(What you have to do)
Each line of the data that includes the string "right" is to be copied out.
——
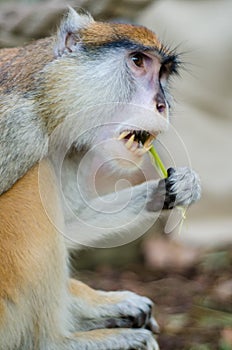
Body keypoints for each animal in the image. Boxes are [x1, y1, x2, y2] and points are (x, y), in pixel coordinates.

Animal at [0, 8, 200, 350]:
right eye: (137, 61)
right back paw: (54, 339)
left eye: (163, 72)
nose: (162, 105)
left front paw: (171, 190)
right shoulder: (18, 127)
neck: (48, 100)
——
(Result of the task)
right eye: (137, 61)
right back paw: (54, 339)
right shoulder: (18, 127)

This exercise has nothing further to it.